My first session with Adobe Shape CC

First impressions

I first saw Adobe Shape while venturing around the new and noteworthy apps in the App Store. To my surprise, I'd never heard of it, so I figured I'd check it out. Within the first few seconds on their product screen, I was sold. Their screenshots made it look effortless to import your doodles or concept art into Photoshop or Illustrator shapes! Could it really be this simple? Let's hit the download button and find out.

On my first run, I was sitting back getting ready to watch the classic Disney movie "Aladdin". When Adobe Shape loaded, I noticed my iPhone started to instantly trace the merchant from Aladdin! I was shocked at how accurate it was tracing the movie, so I hit the save button and was then prompted to refine the artwork. The refining process is pretty lackluster, and doesn't allow you to use a paint brush [or similar tools] to add to or erase lines; it just allows you to select and deselect which lines to be used.

Adobe Shape CC Refine Vector Paths

The good

It did a great job of scanning a character out of an animated cartoon movie, and removing the background. Unfortunately, that's about all I can really say good for Adobe Shape. After the initial "wow", the experience goes downhill fast.

The bad

Immediately after capturing a vector character, I wanted to share my capture with my friend (to show off the nice app). There were surprisingly no export features at all. This was very disappointing and forced me to just capture a screenshot of the app to share.

The poorly thought out

Looking past the exporting features, I began to concentrate on what it's made to do, capture shapes for Photoshop and Illustrator! So I fired up Adobe Photoshop CC, and loaded my vector from my Creative Cloud Library. To my surprise, the vector surprisingly becomes a raster image when loaded into the canvas. This is extremely disappointing, as it's saved as an SVG. I suppose this is because of Photoshop's lack of SVG support, but I found this more than a little poorly thought out.

Is there a way around it?

Fortunately, the path from selection tool in Photoshop CC seemed to do a fine job at tracing the vector, especially when imported in at an ample resolution. The higher the resolution is, the smoother the curves will be due to the fact that Photoshop is a raster based graphics app. Here is a before and after shot of the auto-trace tool.

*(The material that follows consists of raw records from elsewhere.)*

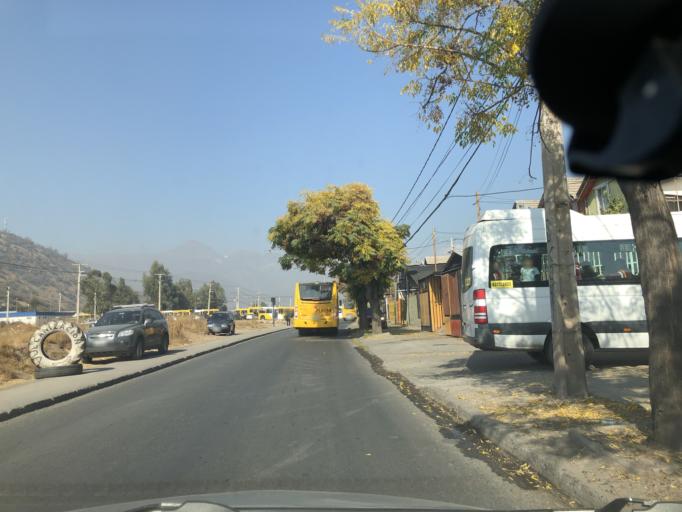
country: CL
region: Santiago Metropolitan
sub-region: Provincia de Cordillera
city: Puente Alto
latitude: -33.6024
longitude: -70.5557
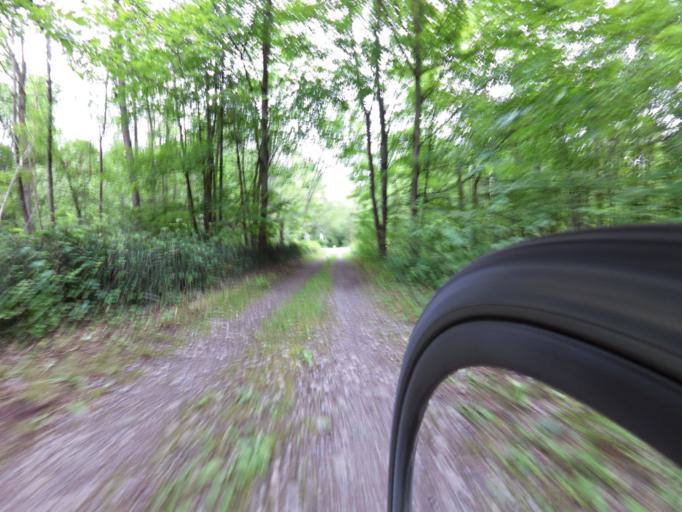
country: CA
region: Ontario
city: Gananoque
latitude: 44.5895
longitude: -76.3075
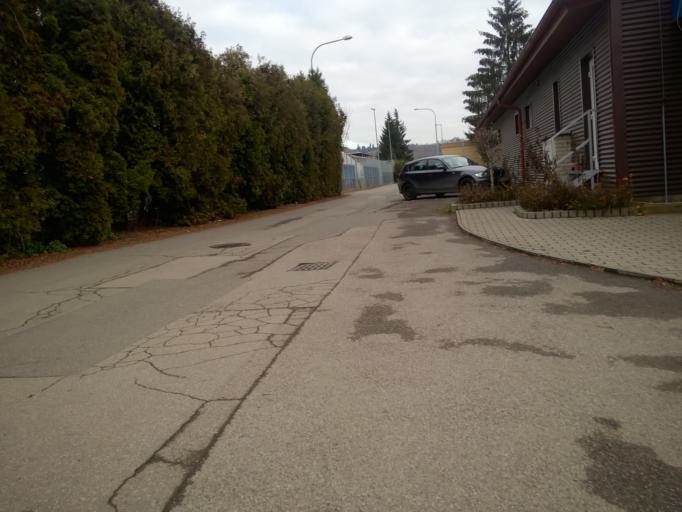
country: CZ
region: Praha
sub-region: Praha 1
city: Mala Strana
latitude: 50.1093
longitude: 14.4083
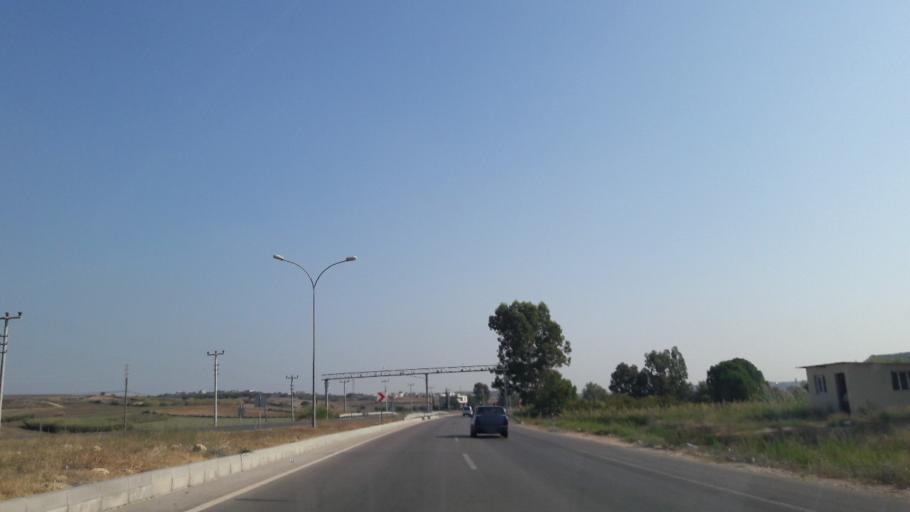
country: TR
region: Adana
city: Yuregir
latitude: 37.0625
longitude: 35.4454
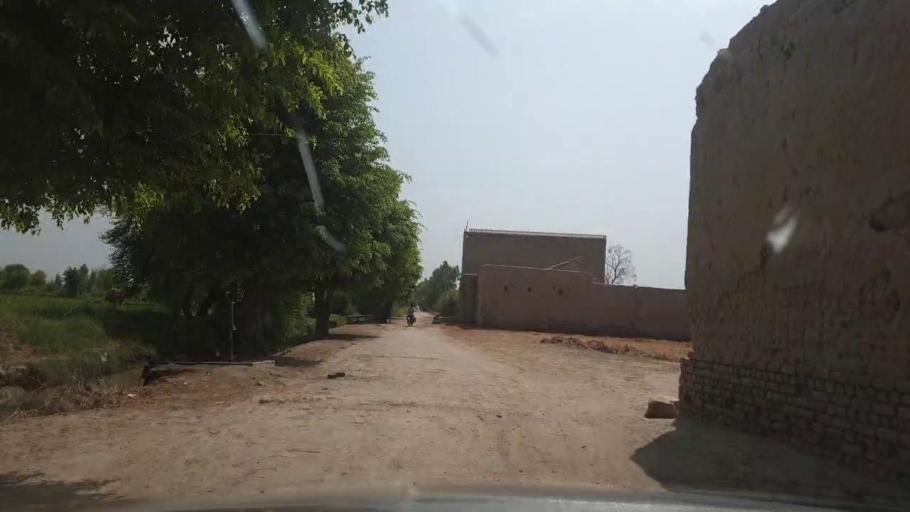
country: PK
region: Sindh
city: Ratodero
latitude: 27.8794
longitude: 68.3313
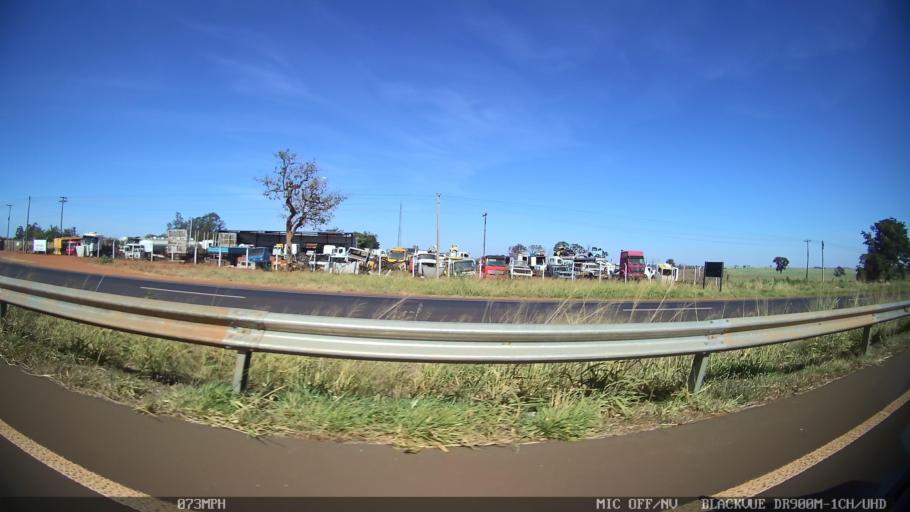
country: BR
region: Sao Paulo
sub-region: Barretos
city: Barretos
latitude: -20.5432
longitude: -48.6201
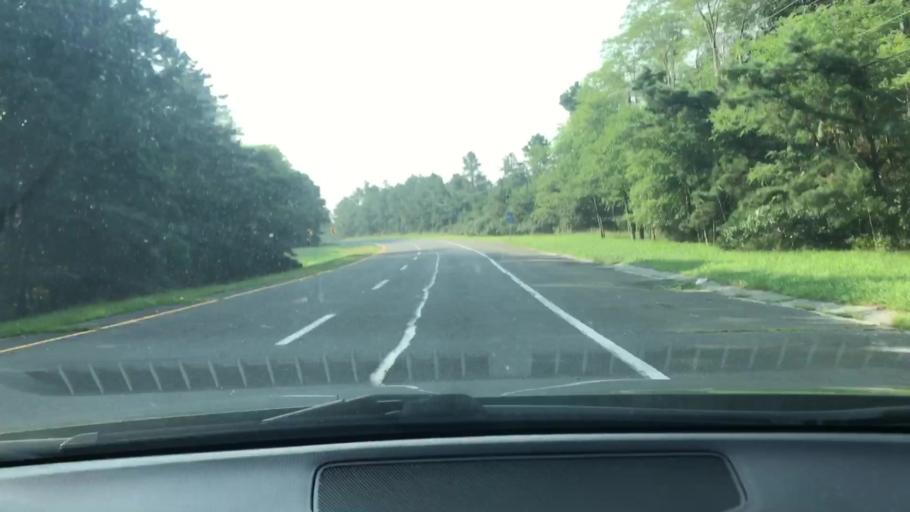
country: US
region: New York
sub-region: Suffolk County
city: Riverhead
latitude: 40.8996
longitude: -72.6509
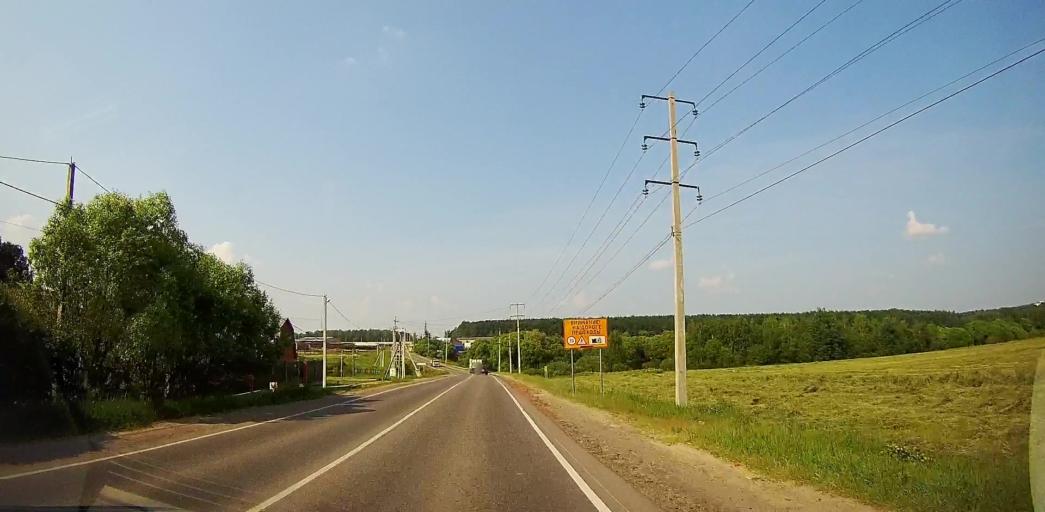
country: RU
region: Moskovskaya
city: Barybino
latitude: 55.2736
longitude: 37.9159
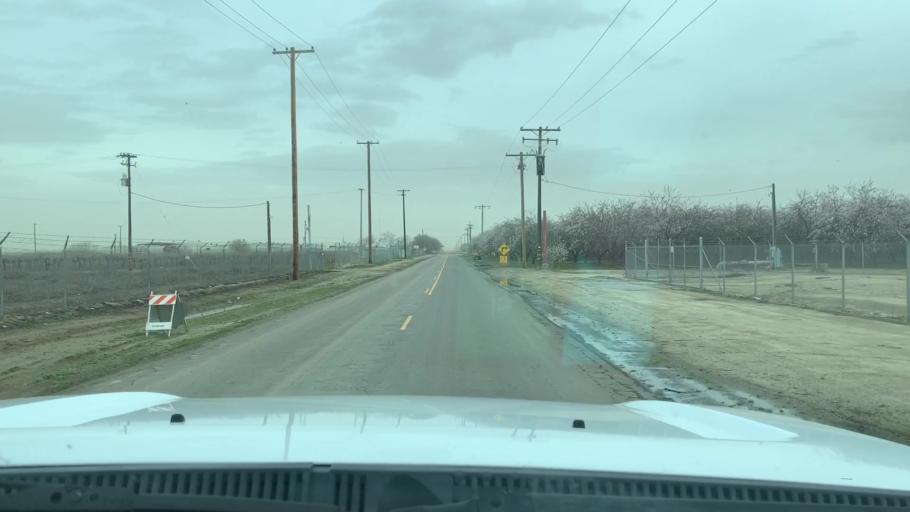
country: US
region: California
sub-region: Kern County
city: Shafter
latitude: 35.5293
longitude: -119.2630
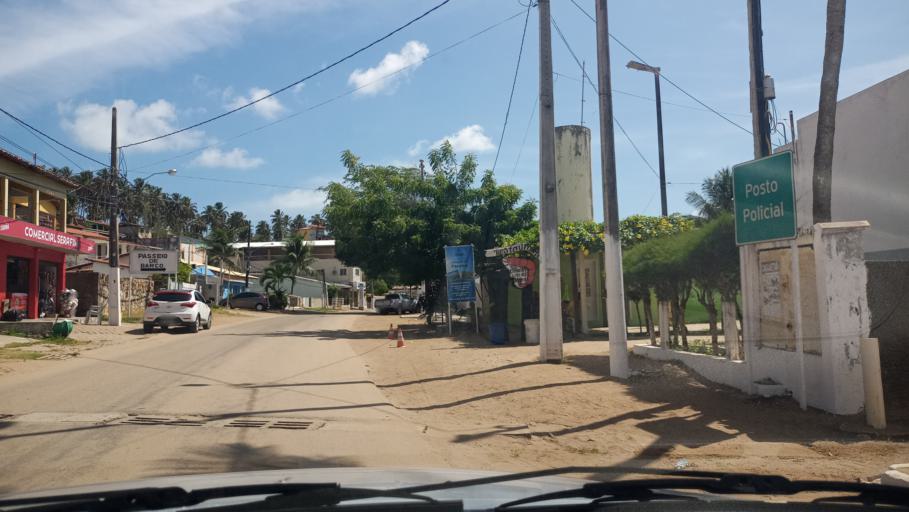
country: BR
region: Rio Grande do Norte
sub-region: Canguaretama
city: Canguaretama
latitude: -6.3137
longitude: -35.0418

Adobe Shape CC Result Auto Path Comparison

Not bad for a raster app, eh? Now it's fully scaleable and can be turned into a custom shape! Although as expected, the paths are going to be a little too chaotic to manually edit it.

In the end...

Looking past it's flaws, it's a great app for quickly getting concept art and little doodles into your digital library. It's not very usable for final vectors, but it's very usable for traceable reference images.